__Aim of the task__: An exact copy of the whole listing is required.

** Dataset records follows **

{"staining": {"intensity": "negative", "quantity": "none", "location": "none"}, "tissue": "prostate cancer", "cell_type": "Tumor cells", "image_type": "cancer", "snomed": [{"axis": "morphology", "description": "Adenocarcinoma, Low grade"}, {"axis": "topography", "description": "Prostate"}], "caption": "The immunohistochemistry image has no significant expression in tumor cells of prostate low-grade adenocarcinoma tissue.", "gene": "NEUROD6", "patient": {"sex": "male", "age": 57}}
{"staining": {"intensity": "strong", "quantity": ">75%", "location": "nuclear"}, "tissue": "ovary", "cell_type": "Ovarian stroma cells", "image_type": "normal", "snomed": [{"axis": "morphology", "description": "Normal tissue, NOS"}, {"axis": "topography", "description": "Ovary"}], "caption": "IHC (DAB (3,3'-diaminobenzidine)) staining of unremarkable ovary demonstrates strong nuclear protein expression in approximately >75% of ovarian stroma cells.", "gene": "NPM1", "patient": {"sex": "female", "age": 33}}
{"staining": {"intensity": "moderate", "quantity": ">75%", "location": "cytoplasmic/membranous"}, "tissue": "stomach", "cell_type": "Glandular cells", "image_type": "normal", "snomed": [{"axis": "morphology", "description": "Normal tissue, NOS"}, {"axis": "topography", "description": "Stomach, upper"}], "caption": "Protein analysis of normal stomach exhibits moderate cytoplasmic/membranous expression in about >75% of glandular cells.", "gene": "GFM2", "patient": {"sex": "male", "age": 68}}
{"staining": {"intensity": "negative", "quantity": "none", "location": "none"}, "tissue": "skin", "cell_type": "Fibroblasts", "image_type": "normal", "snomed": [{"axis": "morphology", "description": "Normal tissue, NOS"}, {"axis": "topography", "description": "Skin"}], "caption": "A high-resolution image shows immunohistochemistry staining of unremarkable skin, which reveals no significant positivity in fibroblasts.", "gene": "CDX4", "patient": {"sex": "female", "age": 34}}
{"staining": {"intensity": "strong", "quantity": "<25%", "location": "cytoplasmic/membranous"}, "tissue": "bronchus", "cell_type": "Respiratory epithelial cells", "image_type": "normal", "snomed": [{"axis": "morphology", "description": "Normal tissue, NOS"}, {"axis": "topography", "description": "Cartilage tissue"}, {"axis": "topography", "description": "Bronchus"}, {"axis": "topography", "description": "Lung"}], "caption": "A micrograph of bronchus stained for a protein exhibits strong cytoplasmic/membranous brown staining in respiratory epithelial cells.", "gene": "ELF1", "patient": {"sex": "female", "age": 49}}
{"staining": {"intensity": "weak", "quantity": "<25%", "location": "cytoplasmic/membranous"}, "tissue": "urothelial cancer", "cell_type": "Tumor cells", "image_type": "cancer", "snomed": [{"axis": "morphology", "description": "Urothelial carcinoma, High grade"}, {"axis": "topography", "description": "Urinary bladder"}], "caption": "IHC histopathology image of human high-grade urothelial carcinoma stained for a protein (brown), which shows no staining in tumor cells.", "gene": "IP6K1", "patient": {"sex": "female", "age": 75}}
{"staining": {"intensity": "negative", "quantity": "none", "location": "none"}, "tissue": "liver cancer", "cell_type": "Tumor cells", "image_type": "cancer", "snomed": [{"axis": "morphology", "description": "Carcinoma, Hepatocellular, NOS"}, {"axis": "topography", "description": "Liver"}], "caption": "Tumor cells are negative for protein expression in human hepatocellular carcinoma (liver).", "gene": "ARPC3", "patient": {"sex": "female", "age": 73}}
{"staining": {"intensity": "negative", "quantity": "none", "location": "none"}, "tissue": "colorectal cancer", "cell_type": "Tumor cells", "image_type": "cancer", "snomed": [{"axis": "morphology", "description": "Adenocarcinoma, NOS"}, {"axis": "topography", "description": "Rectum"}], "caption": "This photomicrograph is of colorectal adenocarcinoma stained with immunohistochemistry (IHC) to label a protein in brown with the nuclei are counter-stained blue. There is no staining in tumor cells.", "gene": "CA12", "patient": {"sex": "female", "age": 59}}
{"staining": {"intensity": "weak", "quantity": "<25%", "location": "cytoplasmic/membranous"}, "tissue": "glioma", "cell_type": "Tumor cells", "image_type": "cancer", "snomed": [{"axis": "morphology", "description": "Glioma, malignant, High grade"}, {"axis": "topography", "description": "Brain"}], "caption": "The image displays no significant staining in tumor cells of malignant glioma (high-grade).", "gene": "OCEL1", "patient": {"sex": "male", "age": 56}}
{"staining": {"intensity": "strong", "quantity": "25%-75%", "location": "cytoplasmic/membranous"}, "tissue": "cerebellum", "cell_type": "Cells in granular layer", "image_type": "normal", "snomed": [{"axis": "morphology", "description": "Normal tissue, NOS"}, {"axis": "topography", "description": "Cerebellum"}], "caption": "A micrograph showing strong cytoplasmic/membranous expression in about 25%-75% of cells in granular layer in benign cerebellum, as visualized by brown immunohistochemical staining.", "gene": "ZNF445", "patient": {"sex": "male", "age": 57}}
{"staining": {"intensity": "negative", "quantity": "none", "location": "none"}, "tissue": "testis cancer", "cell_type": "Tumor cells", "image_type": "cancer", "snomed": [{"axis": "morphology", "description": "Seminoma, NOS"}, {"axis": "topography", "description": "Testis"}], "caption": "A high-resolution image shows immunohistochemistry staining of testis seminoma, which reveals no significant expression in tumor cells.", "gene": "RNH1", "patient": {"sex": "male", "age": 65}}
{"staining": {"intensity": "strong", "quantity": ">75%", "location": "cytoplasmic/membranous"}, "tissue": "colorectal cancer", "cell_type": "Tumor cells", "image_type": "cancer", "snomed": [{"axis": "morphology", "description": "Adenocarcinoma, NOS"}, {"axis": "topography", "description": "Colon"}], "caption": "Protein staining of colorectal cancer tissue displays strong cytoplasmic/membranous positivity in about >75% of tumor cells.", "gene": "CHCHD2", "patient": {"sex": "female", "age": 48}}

** End of Dataset records **

__Answer section__:
{"staining": {"intensity": "negative", "quantity": "none", "location": "none"}, "tissue": "prostate cancer", "cell_type": "Tumor cells", "image_type": "cancer", "snomed": [{"axis": "morphology", "description": "Adenocarcinoma, Low grade"}, {"axis": "topography", "description": "Prostate"}], "caption": "The immunohistochemistry image has no significant expression in tumor cells of prostate low-grade adenocarcinoma tissue.", "gene": "NEUROD6", "patient": {"sex": "male", "age": 57}}
{"staining": {"intensity": "strong", "quantity": ">75%", "location": "nuclear"}, "tissue": "ovary", "cell_type": "Ovarian stroma cells", "image_type": "normal", "snomed": [{"axis": "morphology", "description": "Normal tissue, NOS"}, {"axis": "topography", "description": "Ovary"}], "caption": "IHC (DAB (3,3'-diaminobenzidine)) staining of unremarkable ovary demonstrates strong nuclear protein expression in approximately >75% of ovarian stroma cells.", "gene": "NPM1", "patient": {"sex": "female", "age": 33}}
{"staining": {"intensity": "moderate", "quantity": ">75%", "location": "cytoplasmic/membranous"}, "tissue": "stomach", "cell_type": "Glandular cells", "image_type": "normal", "snomed": [{"axis": "morphology", "description": "Normal tissue, NOS"}, {"axis": "topography", "description": "Stomach, upper"}], "caption": "Protein analysis of normal stomach exhibits moderate cytoplasmic/membranous expression in about >75% of glandular cells.", "gene": "GFM2", "patient": {"sex": "male", "age": 68}}
{"staining": {"intensity": "negative", "quantity": "none", "location": "none"}, "tissue": "skin", "cell_type": "Fibroblasts", "image_type": "normal", "snomed": [{"axis": "morphology", "description": "Normal tissue, NOS"}, {"axis": "topography", "description": "Skin"}], "caption": "A high-resolution image shows immunohistochemistry staining of unremarkable skin, which reveals no significant positivity in fibroblasts.", "gene": "CDX4", "patient": {"sex": "female", "age": 34}}
{"staining": {"intensity": "strong", "quantity": "<25%", "location": "cytoplasmic/membranous"}, "tissue": "bronchus", "cell_type": "Respiratory epithelial cells", "image_type": "normal", "snomed": [{"axis": "morphology", "description": "Normal tissue, NOS"}, {"axis": "topography", "description": "Cartilage tissue"}, {"axis": "topography", "description": "Bronchus"}, {"axis": "topography", "description": "Lung"}], "caption": "A micrograph of bronchus stained for a protein exhibits strong cytoplasmic/membranous brown staining in respiratory epithelial cells.", "gene": "ELF1", "patient": {"sex": "female", "age": 49}}
{"staining": {"intensity": "weak", "quantity": "<25%", "location": "cytoplasmic/membranous"}, "tissue": "urothelial cancer", "cell_type": "Tumor cells", "image_type": "cancer", "snomed": [{"axis": "morphology", "description": "Urothelial carcinoma, High grade"}, {"axis": "topography", "description": "Urinary bladder"}], "caption": "IHC histopathology image of human high-grade urothelial carcinoma stained for a protein (brown), which shows no staining in tumor cells.", "gene": "IP6K1", "patient": {"sex": "female", "age": 75}}
{"staining": {"intensity": "negative", "quantity": "none", "location": "none"}, "tissue": "liver cancer", "cell_type": "Tumor cells", "image_type": "cancer", "snomed": [{"axis": "morphology", "description": "Carcinoma, Hepatocellular, NOS"}, {"axis": "topography", "description": "Liver"}], "caption": "Tumor cells are negative for protein expression in human hepatocellular carcinoma (liver).", "gene": "ARPC3", "patient": {"sex": "female", "age": 73}}
{"staining": {"intensity": "negative", "quantity": "none", "location": "none"}, "tissue": "colorectal cancer", "cell_type": "Tumor cells", "image_type": "cancer", "snomed": [{"axis": "morphology", "description": "Adenocarcinoma, NOS"}, {"axis": "topography", "description": "Rectum"}], "caption": "This photomicrograph is of colorectal adenocarcinoma stained with immunohistochemistry (IHC) to label a protein in brown with the nuclei are counter-stained blue. There is no staining in tumor cells.", "gene": "CA12", "patient": {"sex": "female", "age": 59}}
{"staining": {"intensity": "weak", "quantity": "<25%", "location": "cytoplasmic/membranous"}, "tissue": "glioma", "cell_type": "Tumor cells", "image_type": "cancer", "snomed": [{"axis": "morphology", "description": "Glioma, malignant, High grade"}, {"axis": "topography", "description": "Brain"}], "caption": "The image displays no significant staining in tumor cells of malignant glioma (high-grade).", "gene": "OCEL1", "patient": {"sex": "male", "age": 56}}
{"staining": {"intensity": "strong", "quantity": "25%-75%", "location": "cytoplasmic/membranous"}, "tissue": "cerebellum", "cell_type": "Cells in granular layer", "image_type": "normal", "snomed": [{"axis": "morphology", "description": "Normal tissue, NOS"}, {"axis": "topography", "description": "Cerebellum"}], "caption": "A micrograph showing strong cytoplasmic/membranous expression in about 25%-75% of cells in granular layer in benign cerebellum, as visualized by brown immunohistochemical staining.", "gene": "ZNF445", "patient": {"sex": "male", "age": 57}}
{"staining": {"intensity": "negative", "quantity": "none", "location": "none"}, "tissue": "testis cancer", "cell_type": "Tumor cells", "image_type": "cancer", "snomed": [{"axis": "morphology", "description": "Seminoma, NOS"}, {"axis": "topography", "description": "Testis"}], "caption": "A high-resolution image shows immunohistochemistry staining of testis seminoma, which reveals no significant expression in tumor cells.", "gene": "RNH1", "patient": {"sex": "male", "age": 65}}
{"staining": {"intensity": "strong", "quantity": ">75%", "location": "cytoplasmic/membranous"}, "tissue": "colorectal cancer", "cell_type": "Tumor cells", "image_type": "cancer", "snomed": [{"axis": "morphology", "description": "Adenocarcinoma, NOS"}, {"axis": "topography", "description": "Colon"}], "caption": "Protein staining of colorectal cancer tissue displays strong cytoplasmic/membranous positivity in about >75% of tumor cells.", "gene": "CHCHD2", "patient": {"sex": "female", "age": 48}}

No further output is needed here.